Dans son commentaire, Teruo Ichiraku précise que, dans « la plupart des cas, il est difficile de démarrer dès le début avec les conditions idéales […] que ce soit pour les producteurs ou pour les consommateurs. Il est pourtant important de bien choisir les membres partenaires et de persévérer pour améliorer ensemble, peu à peu les points sur lesquels il y a des insuffisances ».

Harmonie, justice

  Dans sa contribution, Gilles Maréchal, agent de développement rural (FR-Civam), propose une comparaison point par point de l’Amap et du Teikei. Arrêtons-nous sur les points de divergence. Le premier porte sur l’esprit même des initiatives. Comme le souligne l’auteur, le Teikei est « une mise en relation mutuelle entre égaux », alors que, dans une Amap, ce sont les consommateurs qui «soutiennent un producteur, ce qui implique de facto une hiérarchie entre les aideurs et l’aidé ». Les Amap reposent sur un système de prix équitable et solidaire, alors que, comme le souligne Gilles Maréchal, le Teikei, selon son « père fondateur », « n’est pas un réseau de commerce direct […], il est de nature du don contre don ». Autre point important de différence, celui de la planification. Dans les Amap, on est dans une « double articulation contractuelle », alors que le Teikei est un « contrat moral qui pourrait être qualifié de léonin à l’égard des consommateurs, sur qui semble reposer l’essentiel des obligations ». Gilles Maréchal propose également une lecture transversale autour de plusieurs thématiques : la relation et la transaction ; le commerce et la production ; l’aliment et le produit ; le contrôle social et le contrat ; l’échange et l’engagement. Selon l’auteur, l’individu recherche le bonheur au sein du Teikei et la citoyenneté dans l’Amap. L’objectif pour la collectivité serait l’harmonie dans le cas du Teikei et la justice pour l’Amap.

Les fruits et les graines

Dans le dernier texte, qui ne se veut pas conclusif, mais plutôt un commentaire des éléments marquants, Marc Humbert, économiste à l’université de Bretagne-Rennes 2, complète tout d’abord la contextualisation en enrichissant le terreau dans lequel sont nées et se sont développées ces deux formules. C’est ainsi qu’il souligne « qu’elles sont toutes deux issues de la vitalité de la société, elles en sont les fruits ». Mais il relève également des questions, en particulier sur la capacité transformatrice de toutes ces expériences, « chacune dans un concret micro-local, quasi individuel » avec le nécessaire changement d’échelle. Comment peuvent-elles « transformer la société tout entière, et tout d’abord [...] renverser la tendance jusqu’ici dominante de l’évolution de l’agriculture » ? Pour Marc Humbert, il faut associer d’autres types d’organisations « plus adaptées pour aider à développer une agriculture et une économie différentes, comme celles présentées dans la première partie de l’ouvrage (magasins collectifs, coopératives, associations) ». La question de la participation et celle de la confiance sont liées. L’auteur suggère ainsi le développement des « systèmes participatifs de garantie » (SPG), alternatives aux labels et certifications. Les SPG sont « des systèmes d’assurance qualité ancrés localement. Ils certifient les producteurs sur la base d’une participation active des acteurs concernés et sont construits sur une base de confiance, de réseaux et d’échanges de connaissances ». Pour Marc Humbert, on est ici dans « une logique de coopération pour faire progresser le bien-être de tous collectivement et non le contrôle pour faire fonctionner la compétition de type industriel ». Et de conclure que « toutes ces nouvelles formes de vente directe témoignent d’un renouveau de vitalité sociales et qu’elles sont à la fois les fruits et les graines pour son futur ».

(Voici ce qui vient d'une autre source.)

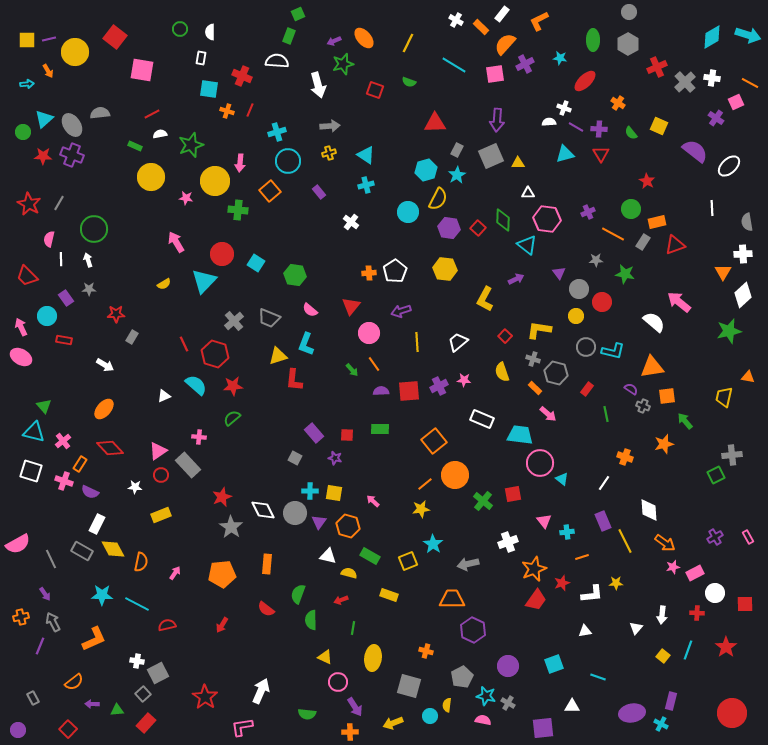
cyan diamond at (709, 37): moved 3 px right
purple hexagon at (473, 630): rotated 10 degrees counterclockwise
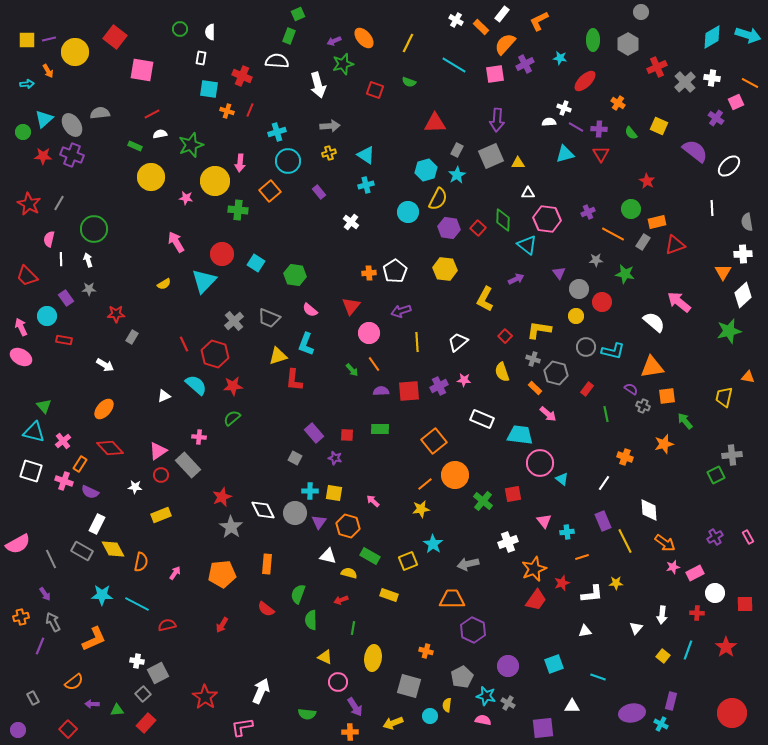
gray circle at (629, 12): moved 12 px right
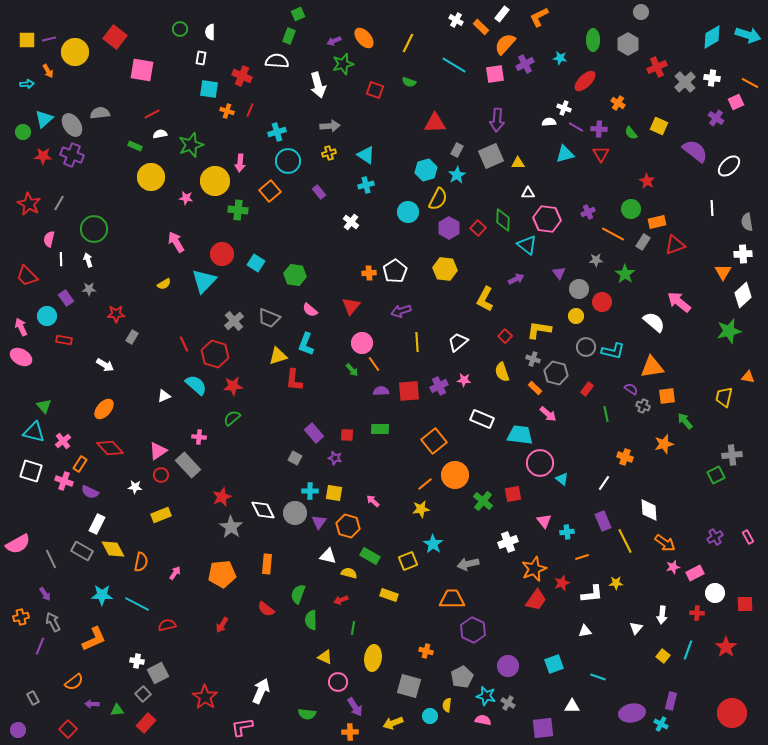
orange L-shape at (539, 21): moved 4 px up
purple hexagon at (449, 228): rotated 20 degrees clockwise
green star at (625, 274): rotated 24 degrees clockwise
pink circle at (369, 333): moved 7 px left, 10 px down
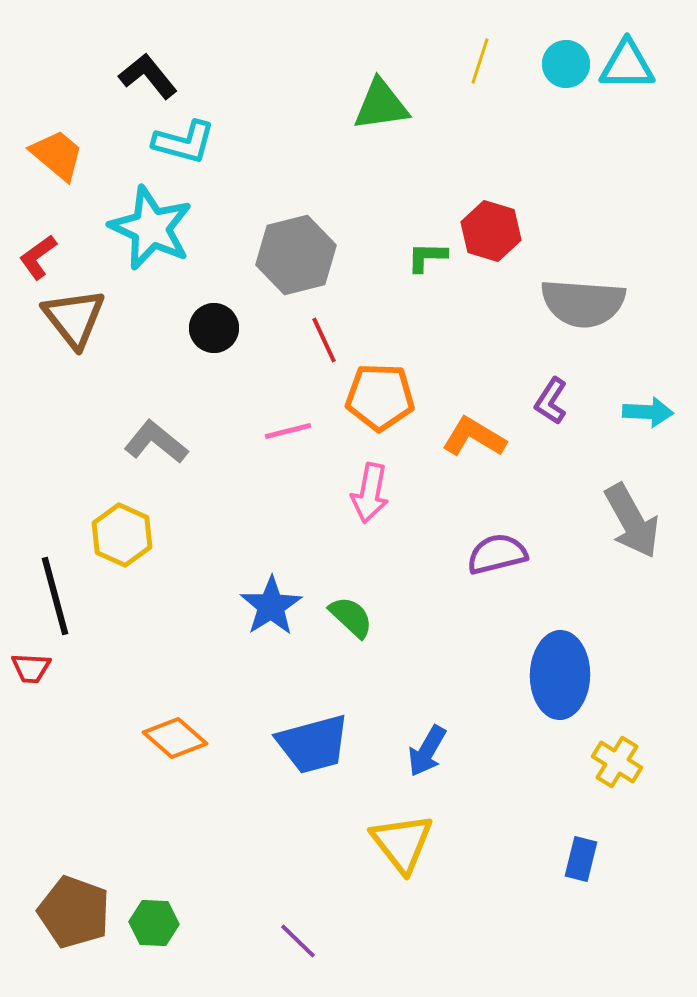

Cet ouvrage est bien sûr destiné à toutes celles et tous ceux qui souhaitent agir pour une autre agriculture, mais il constitue aussi une excellente analyse des processus d’innovation (sociale), avec de nombreux exemples français, de tentative de transformation sociétale et de constitution d’un mouvement. Dans le contexte français, il pousse à réfléchir sur l’ordre des facteurs…

Rémi Laurent

 


(1) Les dix principes de Teikei présentés par Teruo Ichiraku en 1978 figurent en annexe de l’ouvrage.